Somewhere below, one line contains "right elbow: (91, 97)" and a later line contains "left shoulder: (62, 61)". Output those two lines and everything between them exactly, and nothing else.

Extracted material Block Start

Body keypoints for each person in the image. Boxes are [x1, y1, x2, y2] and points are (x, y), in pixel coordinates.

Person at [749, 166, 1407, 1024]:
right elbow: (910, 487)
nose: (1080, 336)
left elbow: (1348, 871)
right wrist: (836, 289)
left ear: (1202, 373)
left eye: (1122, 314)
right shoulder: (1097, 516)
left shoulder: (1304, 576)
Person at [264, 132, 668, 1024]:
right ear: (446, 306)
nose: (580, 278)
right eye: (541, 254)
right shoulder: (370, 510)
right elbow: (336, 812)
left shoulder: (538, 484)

Extracted material Block End
Extracted material Block Start

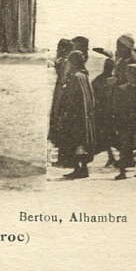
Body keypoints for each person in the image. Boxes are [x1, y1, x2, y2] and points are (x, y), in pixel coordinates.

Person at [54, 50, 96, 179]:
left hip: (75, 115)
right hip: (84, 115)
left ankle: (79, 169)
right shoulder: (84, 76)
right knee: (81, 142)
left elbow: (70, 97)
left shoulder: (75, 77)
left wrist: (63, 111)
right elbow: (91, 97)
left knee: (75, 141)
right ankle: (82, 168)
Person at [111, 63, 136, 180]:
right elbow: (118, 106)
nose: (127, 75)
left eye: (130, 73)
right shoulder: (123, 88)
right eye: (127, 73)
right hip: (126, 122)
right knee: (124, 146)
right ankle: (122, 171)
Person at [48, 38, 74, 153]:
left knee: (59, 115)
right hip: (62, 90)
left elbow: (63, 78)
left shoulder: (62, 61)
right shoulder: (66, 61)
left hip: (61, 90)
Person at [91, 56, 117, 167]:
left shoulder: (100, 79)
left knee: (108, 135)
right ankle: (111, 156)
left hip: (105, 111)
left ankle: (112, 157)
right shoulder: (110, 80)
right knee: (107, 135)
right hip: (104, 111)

Extracted material Block End

**Output for this task:**
right elbow: (91, 97)
left knee: (75, 141)
right ankle: (82, 168)
Person at [111, 63, 136, 180]:
right elbow: (118, 106)
nose: (127, 75)
left eye: (130, 73)
right shoulder: (123, 88)
right eye: (127, 73)
right hip: (126, 122)
right knee: (124, 146)
right ankle: (122, 171)
Person at [48, 38, 74, 153]:
left knee: (59, 115)
right hip: (62, 90)
left elbow: (63, 78)
left shoulder: (62, 61)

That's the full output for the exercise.